By using the same request code but changing the host name, developers can access OpenAI models in a low-cost, highly scalable, and unlimited manner.
2. GPU Networks
In addition to using OpenAI's API, many developers also choose to self-host models at home. They can rely on decentralized GPU networks, such as io.net, Aethir, Akash, and other popular networks, to build GPU clusters and deploy and run various powerful in-house or open-source models.
These decentralized GPU networks can leverage the computing power of individuals or small data centers to provide flexible configurations, more server location options, and lower costs, allowing developers to easily experiment with AI-related tasks on a limited budget. However, due to their decentralized nature, such GPU networks still have certain limitations in functionality, availability, and data privacy.
In the past few months, the demand for GPUs has been booming, exceeding the previous Bitcoin mining craze. The reasons for this phenomenon include:
- Expanded customer base, as GPU networks now serve AI developers, a large and more loyal group that is less affected by cryptocurrency price fluctuations.
- Compared to mining-specific hardware, decentralized GPUs offer more model and specification options to better meet diverse requirements. Especially for large model processing, higher VRAM is needed, while smaller tasks have more suitable GPU options. Decentralized GPUs can also serve end-users with lower latency.
- The technology is becoming more mature, with GPU networks relying on high-speed blockchains like Solana for settlement, Docker virtualization, and Ray compute clusters.
- In terms of investment returns, the AI market is expanding, with more opportunities for new applications and model development.
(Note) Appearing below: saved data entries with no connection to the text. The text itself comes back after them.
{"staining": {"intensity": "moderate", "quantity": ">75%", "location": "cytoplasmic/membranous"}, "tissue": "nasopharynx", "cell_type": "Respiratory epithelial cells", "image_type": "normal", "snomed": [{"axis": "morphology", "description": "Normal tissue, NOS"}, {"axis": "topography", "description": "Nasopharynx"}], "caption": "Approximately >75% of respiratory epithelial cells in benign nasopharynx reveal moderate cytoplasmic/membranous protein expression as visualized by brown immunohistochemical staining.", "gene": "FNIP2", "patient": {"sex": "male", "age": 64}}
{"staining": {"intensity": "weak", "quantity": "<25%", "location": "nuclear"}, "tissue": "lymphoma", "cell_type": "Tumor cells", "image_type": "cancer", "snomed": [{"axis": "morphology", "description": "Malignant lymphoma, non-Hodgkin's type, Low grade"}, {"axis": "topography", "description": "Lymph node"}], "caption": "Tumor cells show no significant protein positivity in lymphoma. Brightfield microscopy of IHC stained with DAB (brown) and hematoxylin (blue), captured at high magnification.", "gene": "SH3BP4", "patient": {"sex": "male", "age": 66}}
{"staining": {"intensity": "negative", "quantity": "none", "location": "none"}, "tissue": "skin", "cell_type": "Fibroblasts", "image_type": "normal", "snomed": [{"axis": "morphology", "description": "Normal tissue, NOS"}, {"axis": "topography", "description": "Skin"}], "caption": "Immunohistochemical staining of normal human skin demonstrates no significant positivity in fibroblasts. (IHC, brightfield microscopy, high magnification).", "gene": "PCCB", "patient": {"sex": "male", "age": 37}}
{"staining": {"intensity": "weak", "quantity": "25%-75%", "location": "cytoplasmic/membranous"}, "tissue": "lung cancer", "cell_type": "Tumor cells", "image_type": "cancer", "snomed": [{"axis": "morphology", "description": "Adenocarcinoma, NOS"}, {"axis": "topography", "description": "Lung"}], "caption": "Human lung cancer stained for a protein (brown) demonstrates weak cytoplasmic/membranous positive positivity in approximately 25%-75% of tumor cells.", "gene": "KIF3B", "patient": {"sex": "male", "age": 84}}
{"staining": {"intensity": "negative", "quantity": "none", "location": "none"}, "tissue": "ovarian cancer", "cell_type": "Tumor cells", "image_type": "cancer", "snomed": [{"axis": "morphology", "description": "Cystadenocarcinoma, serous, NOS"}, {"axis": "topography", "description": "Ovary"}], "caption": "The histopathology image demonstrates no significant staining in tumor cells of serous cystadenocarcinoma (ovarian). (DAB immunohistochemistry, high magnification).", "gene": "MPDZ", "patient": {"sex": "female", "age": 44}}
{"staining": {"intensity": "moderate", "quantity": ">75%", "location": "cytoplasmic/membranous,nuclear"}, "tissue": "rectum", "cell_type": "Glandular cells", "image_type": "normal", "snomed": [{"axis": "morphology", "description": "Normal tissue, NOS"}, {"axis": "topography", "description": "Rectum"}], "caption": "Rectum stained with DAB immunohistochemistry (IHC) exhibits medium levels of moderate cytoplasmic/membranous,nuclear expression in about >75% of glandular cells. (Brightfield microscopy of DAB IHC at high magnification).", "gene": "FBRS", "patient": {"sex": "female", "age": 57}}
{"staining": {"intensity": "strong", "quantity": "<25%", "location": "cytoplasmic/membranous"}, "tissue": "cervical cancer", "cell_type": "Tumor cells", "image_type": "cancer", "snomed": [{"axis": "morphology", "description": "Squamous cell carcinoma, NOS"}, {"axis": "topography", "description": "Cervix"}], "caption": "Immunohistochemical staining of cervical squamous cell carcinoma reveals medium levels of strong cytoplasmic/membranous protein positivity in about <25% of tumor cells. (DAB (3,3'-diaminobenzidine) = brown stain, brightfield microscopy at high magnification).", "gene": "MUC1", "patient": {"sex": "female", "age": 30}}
The expected return rate for the H100 model is 60-70%, while Bitcoin mining is more complex, with a winner-take-all dynamic and limited output.
- Bitcoin mining companies like Iris Energy, Core Scientific, and Bitdeer are also starting to support GPU networks, providing AI services and actively purchasing GPUs designed for AI, such as the H100.
Recommendation: For Web2 developers who don't prioritize SLA, io.net provides a simple and user-friendly experience, with a high cost-performance ratio.
This is the core of the crypto-native AI infrastructure. It will support billions of AI inference operations in the future. Many AI layer1 or layer2 projects provide developers with the ability to natively call AI inference on-chain. The market leaders include Ritual, Valence, and Fetch.ai.
These networks differ in the following aspects: performance (latency, computation time), supported models, verifiability, and price (on-chain consumption cost, inference cost) and development experience.